## DIRECTIONS FOR THIS TASK
Turn the stretch of rows from the line containing "6: (172, 253)" through the line containing "27: (411, 199)" into a numbered list with no blank lines. Leave out the pictures.
(Beginning of TASK INPUTS)
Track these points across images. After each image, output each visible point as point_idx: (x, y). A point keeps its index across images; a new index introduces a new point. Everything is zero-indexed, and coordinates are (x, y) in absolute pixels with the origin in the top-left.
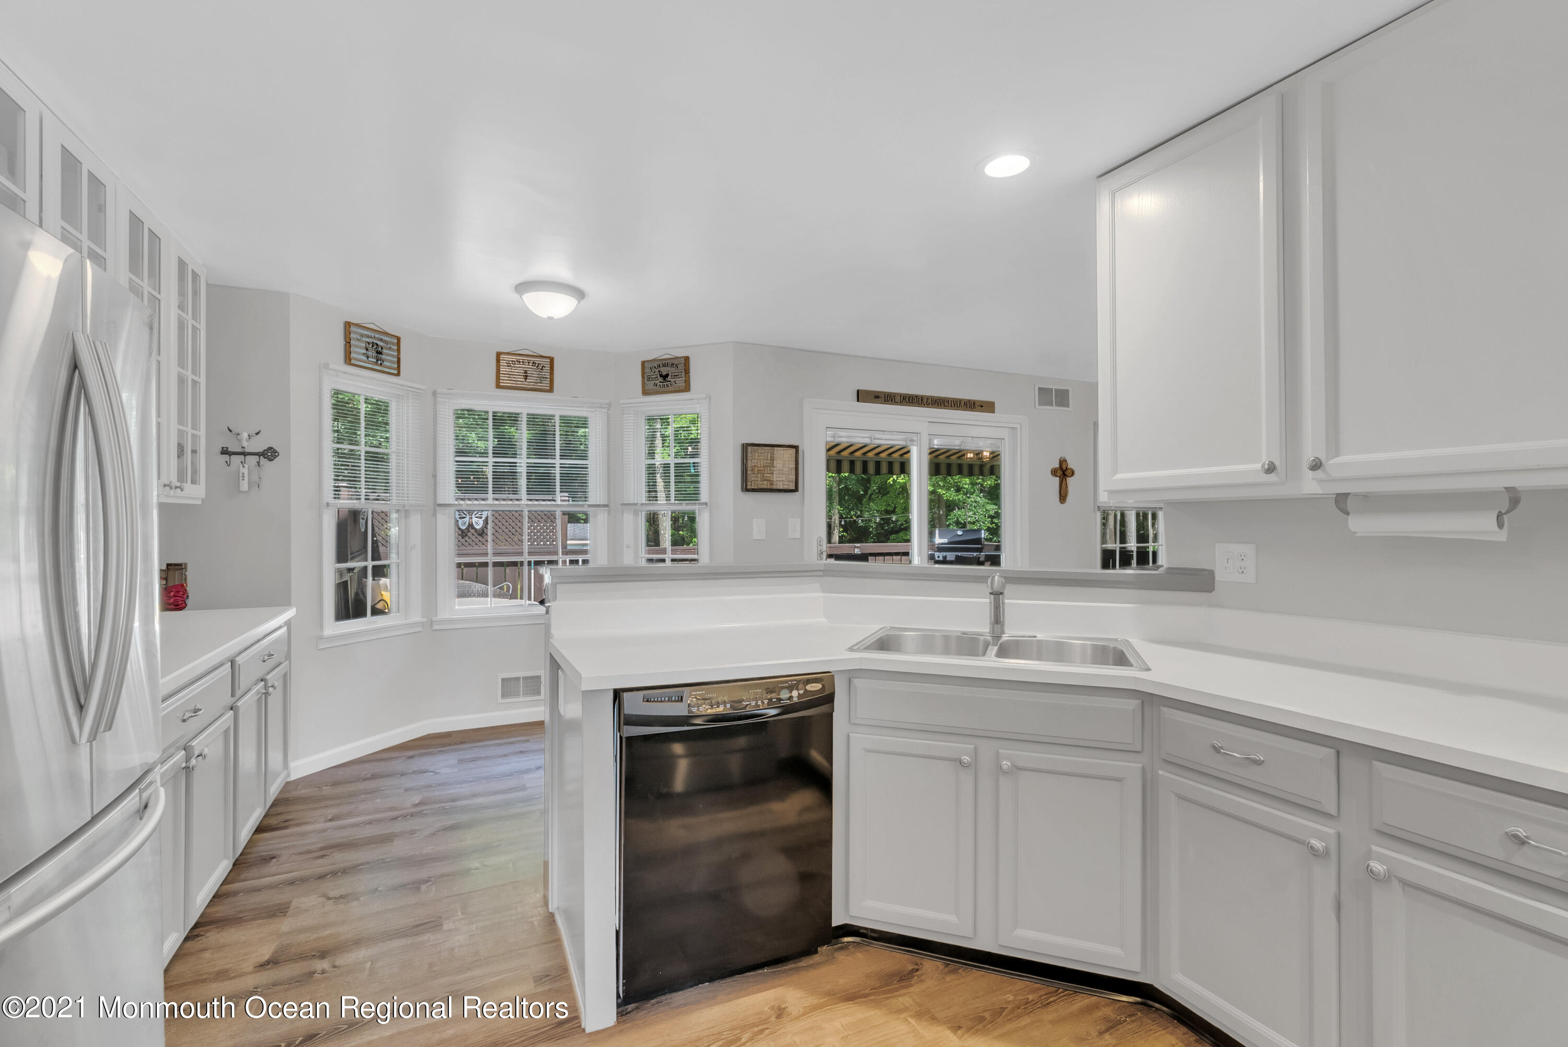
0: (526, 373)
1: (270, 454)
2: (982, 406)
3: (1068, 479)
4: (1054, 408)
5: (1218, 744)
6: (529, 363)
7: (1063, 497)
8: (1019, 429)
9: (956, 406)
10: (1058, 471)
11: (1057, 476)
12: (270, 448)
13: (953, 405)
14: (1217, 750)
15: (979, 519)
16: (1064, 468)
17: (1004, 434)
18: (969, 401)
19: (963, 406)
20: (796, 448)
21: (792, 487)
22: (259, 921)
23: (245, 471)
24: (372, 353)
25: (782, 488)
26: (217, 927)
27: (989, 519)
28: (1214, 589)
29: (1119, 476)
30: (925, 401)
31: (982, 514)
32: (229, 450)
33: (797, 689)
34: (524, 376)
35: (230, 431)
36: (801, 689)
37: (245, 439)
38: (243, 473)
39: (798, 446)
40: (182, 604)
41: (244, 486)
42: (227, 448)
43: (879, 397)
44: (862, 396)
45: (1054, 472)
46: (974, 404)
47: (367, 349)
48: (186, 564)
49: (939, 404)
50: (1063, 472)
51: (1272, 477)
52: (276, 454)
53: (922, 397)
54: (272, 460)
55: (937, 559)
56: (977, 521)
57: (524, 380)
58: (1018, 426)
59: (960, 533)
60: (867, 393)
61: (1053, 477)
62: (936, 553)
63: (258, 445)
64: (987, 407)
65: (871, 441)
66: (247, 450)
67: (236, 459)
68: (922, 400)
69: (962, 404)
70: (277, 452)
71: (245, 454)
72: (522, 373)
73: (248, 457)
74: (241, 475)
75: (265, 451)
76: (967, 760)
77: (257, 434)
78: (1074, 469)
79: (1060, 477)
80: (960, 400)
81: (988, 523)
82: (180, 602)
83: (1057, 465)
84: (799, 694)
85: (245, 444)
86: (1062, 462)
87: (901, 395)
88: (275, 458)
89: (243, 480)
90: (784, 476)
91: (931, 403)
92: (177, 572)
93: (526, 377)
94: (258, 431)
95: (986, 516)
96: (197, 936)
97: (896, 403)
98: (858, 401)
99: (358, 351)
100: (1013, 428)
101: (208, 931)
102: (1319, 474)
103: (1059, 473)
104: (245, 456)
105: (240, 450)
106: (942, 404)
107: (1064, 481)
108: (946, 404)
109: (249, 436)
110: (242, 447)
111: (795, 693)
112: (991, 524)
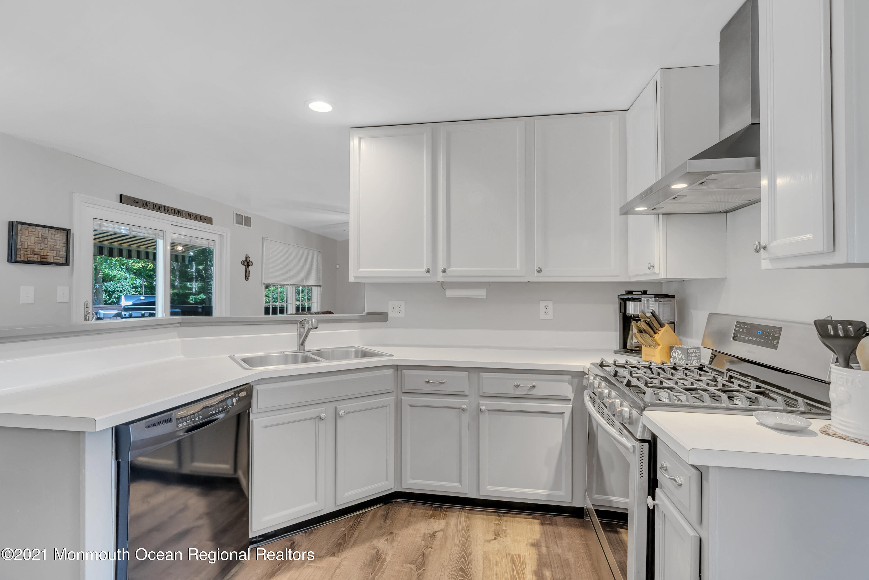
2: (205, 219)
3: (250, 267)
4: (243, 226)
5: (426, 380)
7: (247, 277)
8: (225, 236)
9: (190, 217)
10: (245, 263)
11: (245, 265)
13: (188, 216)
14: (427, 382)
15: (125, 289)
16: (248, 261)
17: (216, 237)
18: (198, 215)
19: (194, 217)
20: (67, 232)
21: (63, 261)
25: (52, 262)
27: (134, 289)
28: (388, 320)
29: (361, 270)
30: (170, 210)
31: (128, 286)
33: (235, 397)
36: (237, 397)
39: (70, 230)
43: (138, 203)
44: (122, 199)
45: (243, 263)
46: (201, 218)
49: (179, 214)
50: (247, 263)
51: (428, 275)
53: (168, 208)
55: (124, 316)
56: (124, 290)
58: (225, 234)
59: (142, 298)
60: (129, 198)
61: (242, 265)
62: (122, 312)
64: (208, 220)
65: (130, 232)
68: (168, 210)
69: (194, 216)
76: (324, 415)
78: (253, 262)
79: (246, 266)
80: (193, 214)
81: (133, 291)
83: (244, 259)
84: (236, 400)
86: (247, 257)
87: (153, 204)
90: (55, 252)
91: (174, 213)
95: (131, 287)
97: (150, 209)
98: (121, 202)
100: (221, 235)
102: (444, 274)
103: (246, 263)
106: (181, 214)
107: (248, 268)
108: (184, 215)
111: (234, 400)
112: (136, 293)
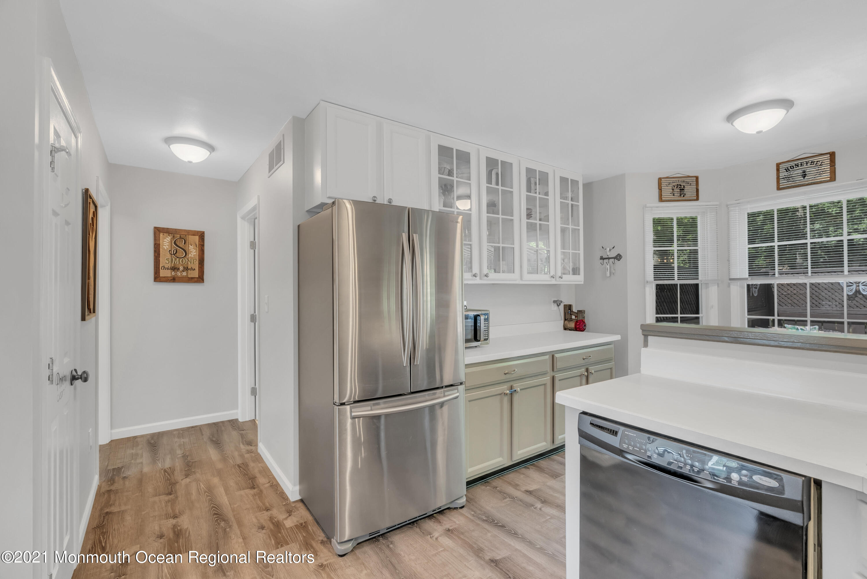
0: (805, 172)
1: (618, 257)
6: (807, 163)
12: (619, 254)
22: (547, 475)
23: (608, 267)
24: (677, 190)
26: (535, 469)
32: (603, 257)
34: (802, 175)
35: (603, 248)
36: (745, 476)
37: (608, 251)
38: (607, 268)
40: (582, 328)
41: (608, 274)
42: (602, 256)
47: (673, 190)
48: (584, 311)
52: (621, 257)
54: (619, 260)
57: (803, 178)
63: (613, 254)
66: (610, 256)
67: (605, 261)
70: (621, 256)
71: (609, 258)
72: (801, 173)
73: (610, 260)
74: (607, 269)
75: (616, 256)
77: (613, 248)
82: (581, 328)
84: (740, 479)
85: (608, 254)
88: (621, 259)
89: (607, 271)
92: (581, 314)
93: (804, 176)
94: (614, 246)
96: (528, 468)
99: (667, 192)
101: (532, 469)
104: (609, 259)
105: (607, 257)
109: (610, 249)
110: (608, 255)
(End of TASK INPUTS)
(Beginning of TASK INPUTS)
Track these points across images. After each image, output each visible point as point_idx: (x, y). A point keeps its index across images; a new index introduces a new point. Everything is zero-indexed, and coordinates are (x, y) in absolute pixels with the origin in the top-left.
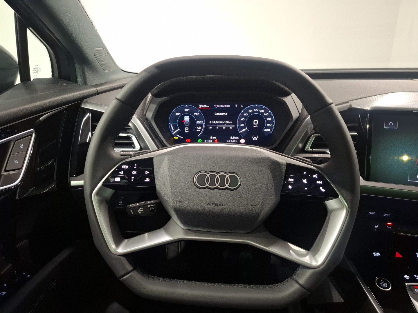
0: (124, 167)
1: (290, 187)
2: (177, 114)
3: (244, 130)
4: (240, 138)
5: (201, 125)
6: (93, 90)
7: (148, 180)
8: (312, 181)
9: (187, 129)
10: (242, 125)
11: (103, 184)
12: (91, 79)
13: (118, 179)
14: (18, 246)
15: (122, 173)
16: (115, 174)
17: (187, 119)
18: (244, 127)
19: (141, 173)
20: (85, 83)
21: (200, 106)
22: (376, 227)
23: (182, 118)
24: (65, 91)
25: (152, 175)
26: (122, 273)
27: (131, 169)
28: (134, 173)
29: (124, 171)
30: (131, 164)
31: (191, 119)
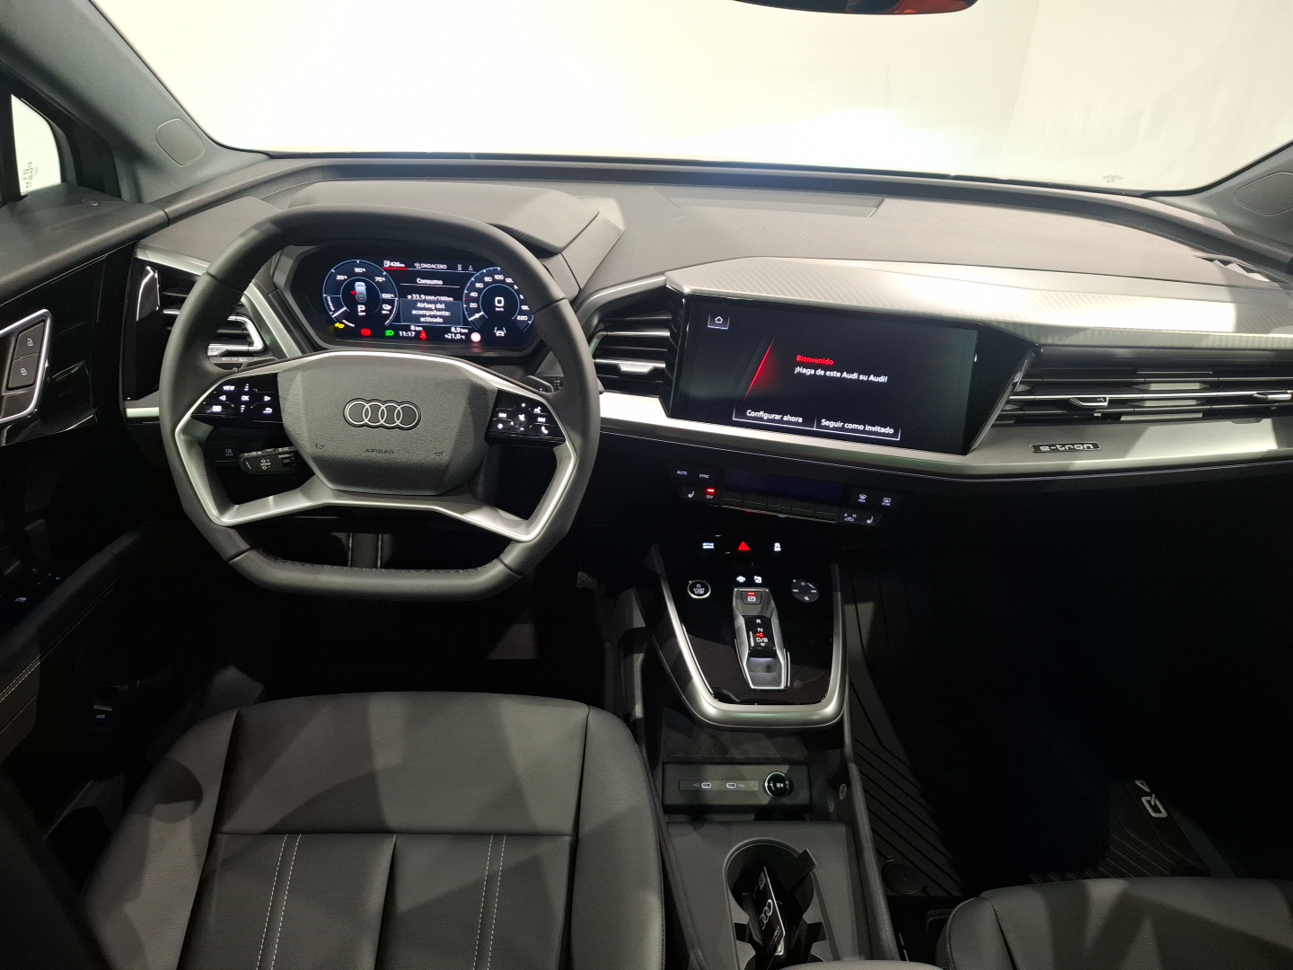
(End of TASK INPUTS)
(Beginning of TASK INPUTS)
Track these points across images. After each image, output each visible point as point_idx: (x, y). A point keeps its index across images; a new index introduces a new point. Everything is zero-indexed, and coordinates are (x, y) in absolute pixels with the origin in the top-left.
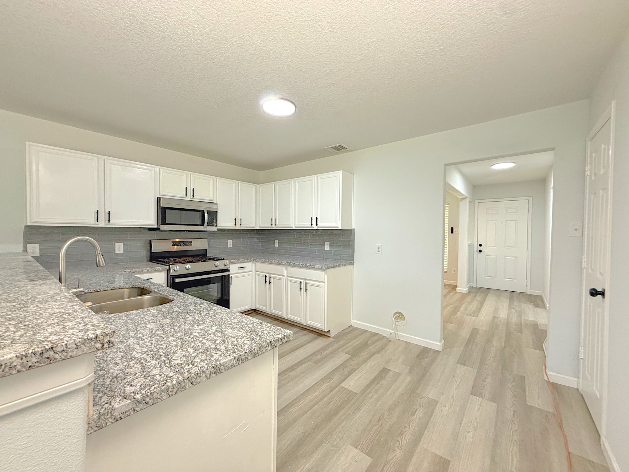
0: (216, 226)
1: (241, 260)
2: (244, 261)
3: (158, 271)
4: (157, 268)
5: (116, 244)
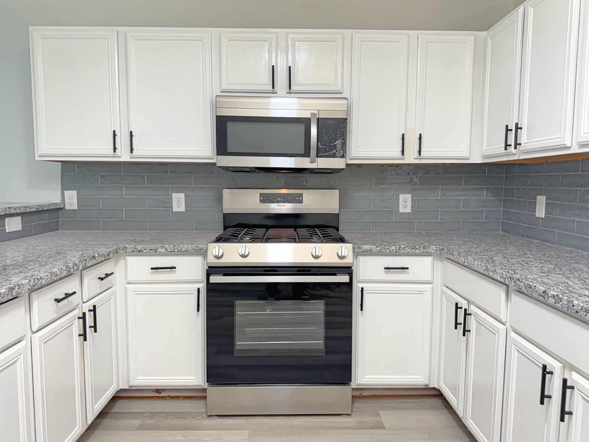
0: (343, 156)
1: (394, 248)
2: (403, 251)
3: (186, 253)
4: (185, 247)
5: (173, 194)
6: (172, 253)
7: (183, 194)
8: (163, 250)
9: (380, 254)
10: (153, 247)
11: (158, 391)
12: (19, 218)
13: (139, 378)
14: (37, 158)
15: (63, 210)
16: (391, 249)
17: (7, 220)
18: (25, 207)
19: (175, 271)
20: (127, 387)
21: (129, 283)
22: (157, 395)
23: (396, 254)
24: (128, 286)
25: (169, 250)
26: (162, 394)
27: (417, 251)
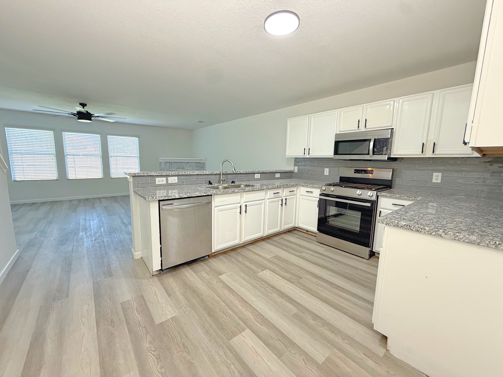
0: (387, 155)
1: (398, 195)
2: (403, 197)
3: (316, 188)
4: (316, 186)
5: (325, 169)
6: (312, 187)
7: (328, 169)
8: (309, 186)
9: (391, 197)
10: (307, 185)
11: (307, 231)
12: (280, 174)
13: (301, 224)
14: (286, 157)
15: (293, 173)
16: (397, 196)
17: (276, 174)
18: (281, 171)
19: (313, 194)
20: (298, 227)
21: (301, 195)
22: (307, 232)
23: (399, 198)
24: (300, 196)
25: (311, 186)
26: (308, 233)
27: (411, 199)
(End of TASK INPUTS)
## RESULT OF THE EXERCISE
1. 6: (172, 253)
2. 7: (183, 194)
3. 8: (163, 250)
4. 9: (380, 254)
5. 10: (153, 247)
6. 11: (158, 391)
7. 12: (19, 218)
8. 13: (139, 378)
9. 14: (37, 158)
10. 15: (63, 210)
11. 16: (391, 249)
12. 17: (7, 220)
13. 18: (25, 207)
14. 19: (175, 271)
15. 20: (127, 387)
16. 21: (129, 283)
17. 22: (157, 395)
18. 23: (396, 254)
19. 24: (128, 286)
20. 25: (169, 250)
21. 26: (162, 394)
22. 27: (417, 251)
23. 0: (387, 155)
24. 1: (398, 195)
25. 2: (403, 197)
26. 3: (316, 188)
27. 4: (316, 186)
28. 5: (325, 169)
29. 6: (312, 187)
30. 7: (328, 169)
31. 8: (309, 186)
32. 9: (391, 197)
33. 10: (307, 185)
34. 11: (307, 231)
35. 12: (280, 174)
36. 13: (301, 224)
37. 14: (286, 157)
38. 15: (293, 173)
39. 16: (397, 196)
40. 17: (276, 174)
41. 18: (281, 171)
42. 19: (313, 194)
43. 20: (298, 227)
44. 21: (301, 195)
45. 22: (307, 232)
46. 23: (399, 198)
47. 24: (300, 196)
48. 25: (311, 186)
49. 26: (308, 233)
50. 27: (411, 199)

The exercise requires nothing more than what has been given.